▸ **ASSIGNMENT**: Keep the pictures out and restate every record exactly.
○ ○ ○ ○ ○
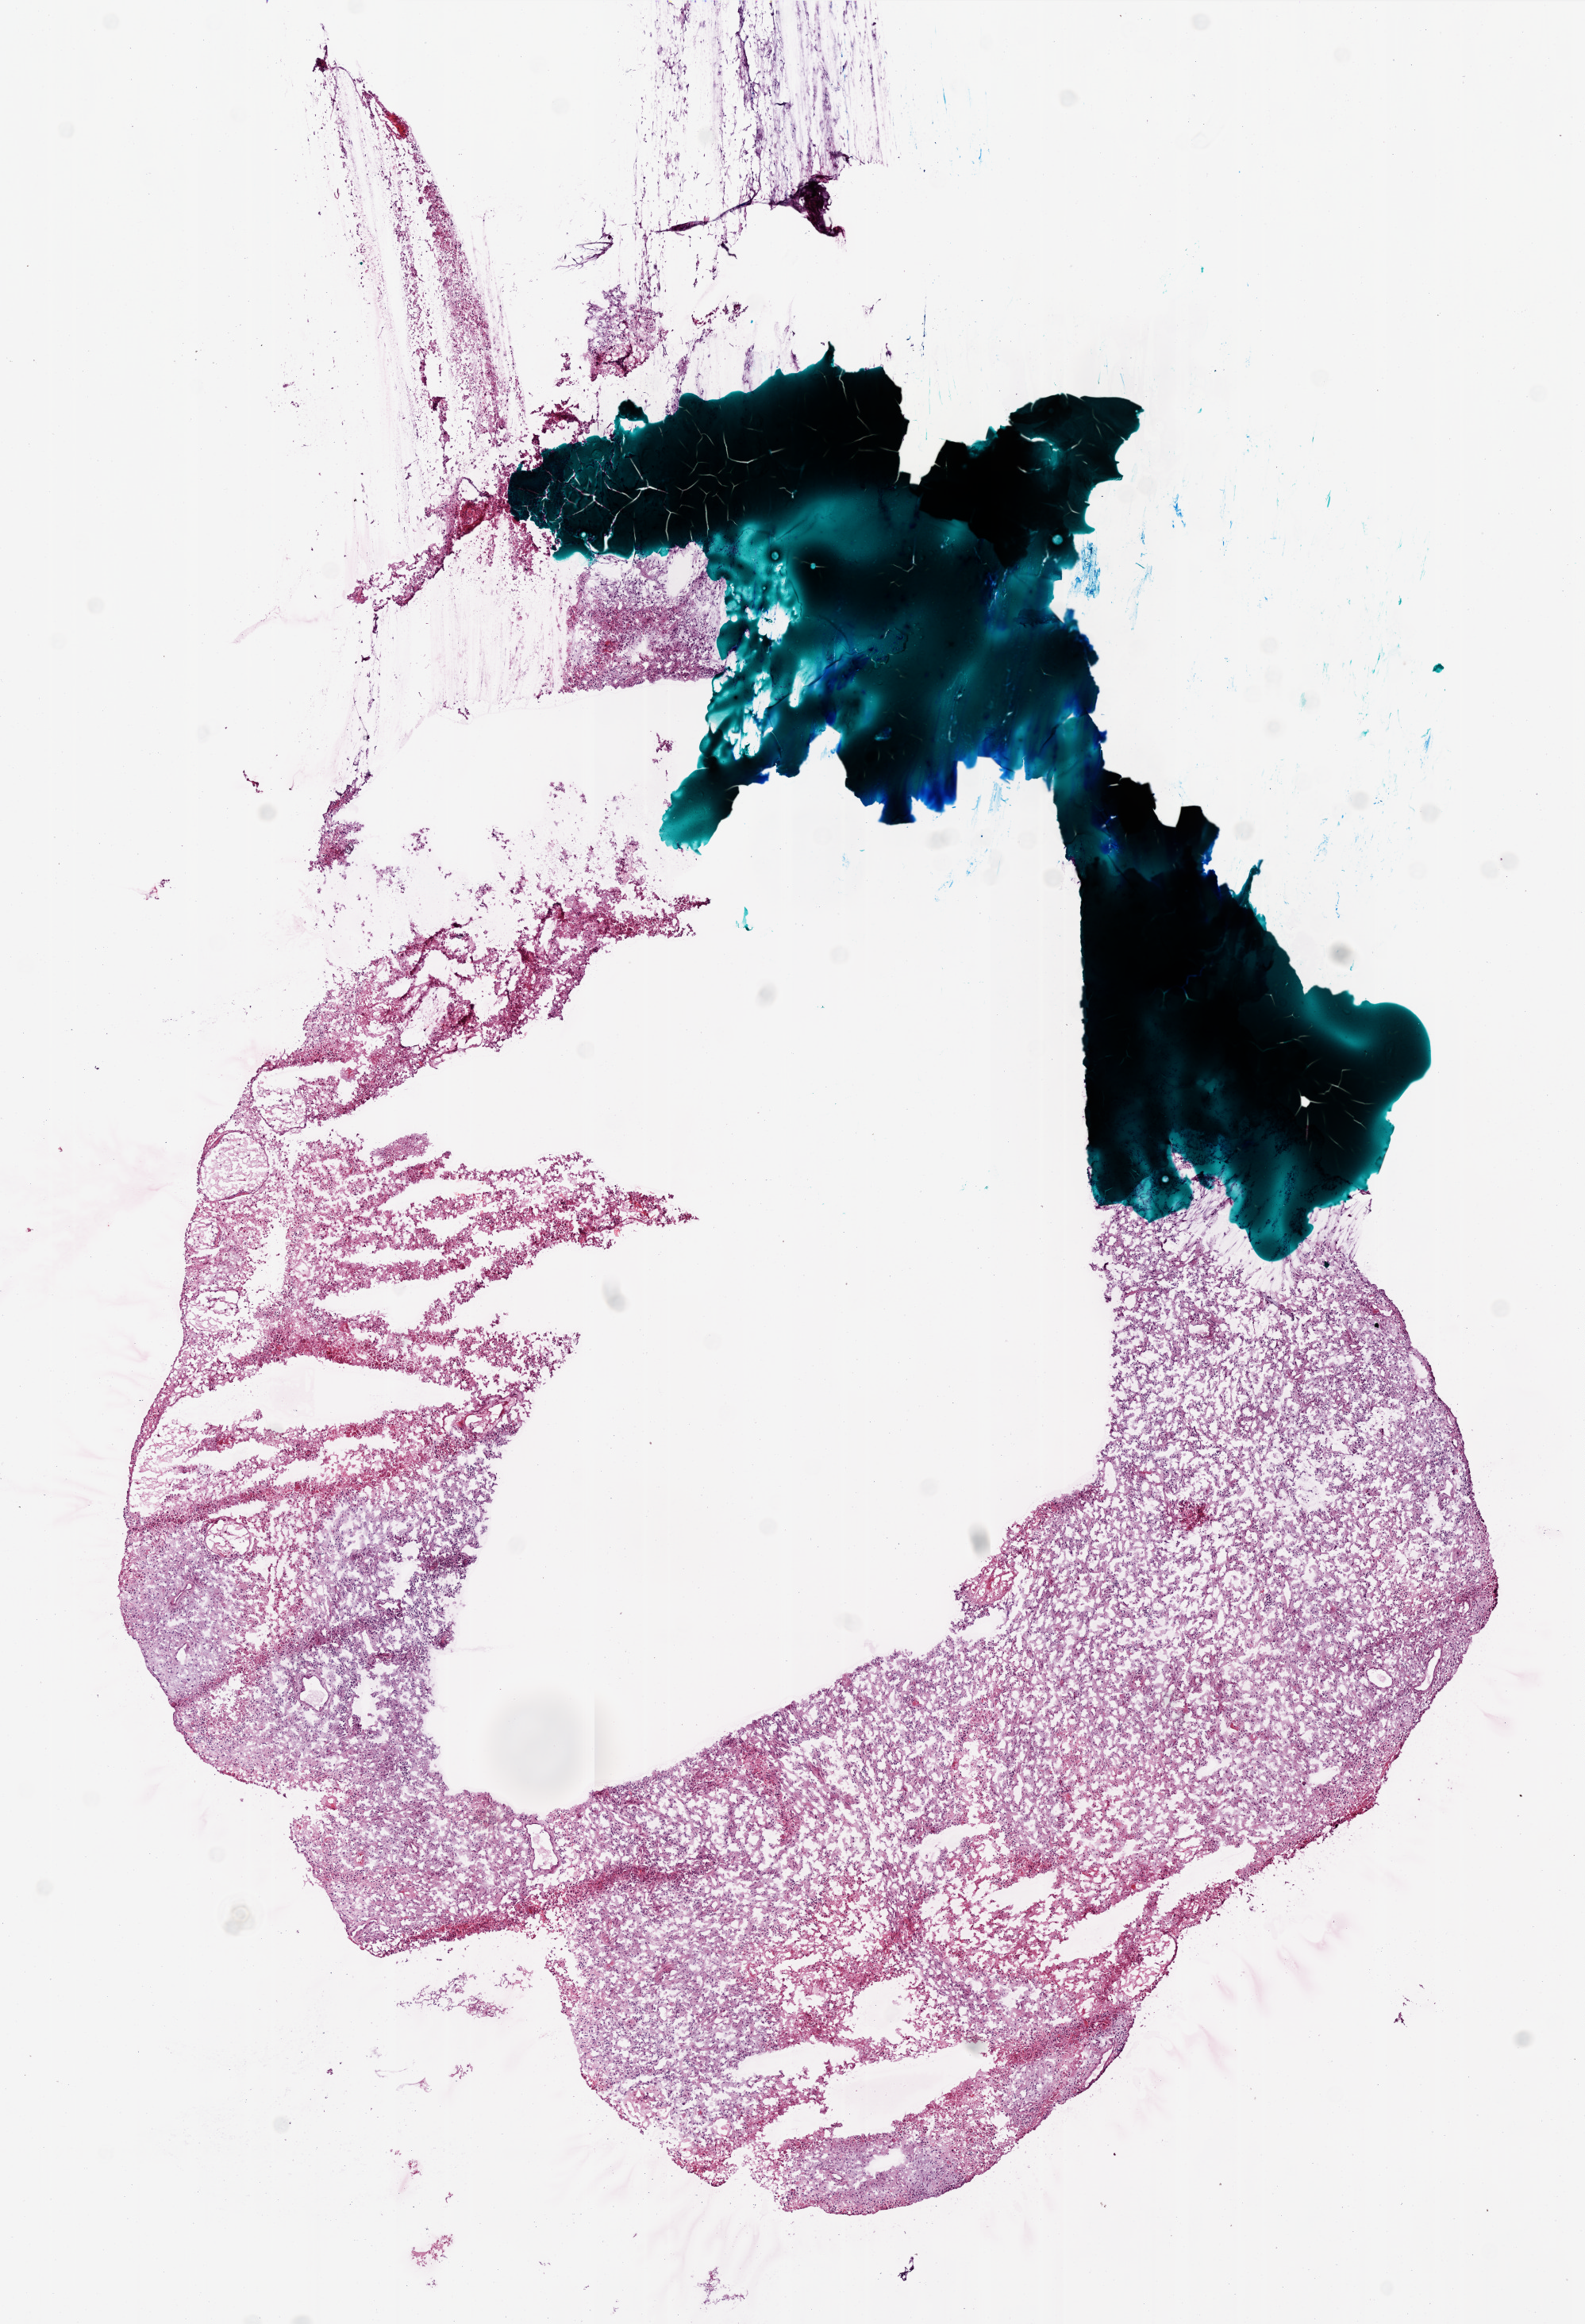
H&E whole-slide image, whole scanned area (about 8.0 x 11.7 mm, slide scanned at 20x) shown as a low-resolution overview. Frozen section from the bottom of the tissue portion. Brain, primary tumour sample. Patient: male, age at initial diagnosis 14 years. Pathologist review of this section (percent, as recorded): tumour cells 75%, tumour nuclei 100%, normal cells 0%, stromal cells 0%, necrosis 25%. Inflammatory infiltration, as recorded: lymphocyte infiltration 0%.
- histologic diagnosis: Glioblastoma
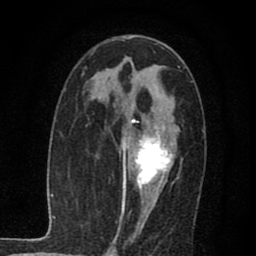
Breast MRI (dynamic contrast-enhanced), one axial slice. Position 40 of 80 along the scan axis. Cropped to one breast. Dynamic contrast-enhanced series, time point 2 of 7 at this slice position (early post-contrast). 1.5 T. TE 2.7 ms, TR 6.8 ms. 2 mm slice thickness. 256 × 256 image matrix, field of view 145 × 145 mm. Female patient.
Annotated regions visible in this slice (semi-automatic segmentation, software-assisted and operator-edited):
- enhancing-tissue mask used for the functional tumour volume (all voxels passing the contrast-enhancement thresholds inside the analysis volume; usually the tumour): box from (x=123, y=110) to (x=179, y=216) px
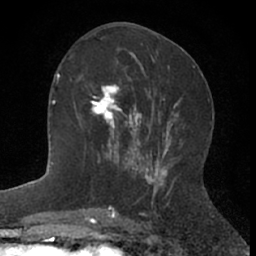
Breast MRI (dynamic contrast-enhanced), one axial slice. Slice 29 of 66 in the series (ordered by position). Cropped to one breast. Dynamic contrast-enhanced series, time point 2 of 7 at this slice position (early post-contrast). 1.5 T. TE 3 ms, TR 6.3 ms. 256 × 256 image matrix. Female patient.
Structures marked on this image (semi-automatic segmentation, software-assisted and operator-edited):
- enhancing-tissue mask used for the functional tumour volume (all voxels passing the contrast-enhancement thresholds inside the analysis volume; usually the tumour): bounding box (x1, y1, x2, y2) in pixels: (89, 76, 144, 172)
○ ○ ○ ○ ○
▸ **WRITTEN SOLUTION**:
H&E whole-slide image, whole scanned area (about 8.0 x 11.7 mm, slide scanned at 20x) shown as a low-resolution overview. Frozen section from the bottom of the tissue portion. Brain, primary tumour sample. Patient: male, age at initial diagnosis 14 years. Pathologist review of this section (percent, as recorded): tumour cells 75%, tumour nuclei 100%, normal cells 0%, stromal cells 0%, necrosis 25%. Inflammatory infiltration, as recorded: lymphocyte infiltration 0%.
- histologic diagnosis: Glioblastoma
Breast MRI (dynamic contrast-enhanced), one axial slice. Position 40 of 80 along the scan axis. Cropped to one breast. Dynamic contrast-enhanced series, time point 2 of 7 at this slice position (early post-contrast). 1.5 T. TE 2.7 ms, TR 6.8 ms. 2 mm slice thickness. 256 × 256 image matrix, field of view 145 × 145 mm. Female patient.
Annotated regions visible in this slice (semi-automatic segmentation, software-assisted and operator-edited):
- enhancing-tissue mask used for the functional tumour volume (all voxels passing the contrast-enhancement thresholds inside the analysis volume; usually the tumour): box from (x=123, y=110) to (x=179, y=216) px
Breast MRI (dynamic contrast-enhanced), one axial slice. Slice 29 of 66 in the series (ordered by position). Cropped to one breast. Dynamic contrast-enhanced series, time point 2 of 7 at this slice position (early post-contrast). 1.5 T. TE 3 ms, TR 6.3 ms. 256 × 256 image matrix. Female patient.
Structures marked on this image (semi-automatic segmentation, software-assisted and operator-edited):
- enhancing-tissue mask used for the functional tumour volume (all voxels passing the contrast-enhancement thresholds inside the analysis volume; usually the tumour): bounding box (x1, y1, x2, y2) in pixels: (89, 76, 144, 172)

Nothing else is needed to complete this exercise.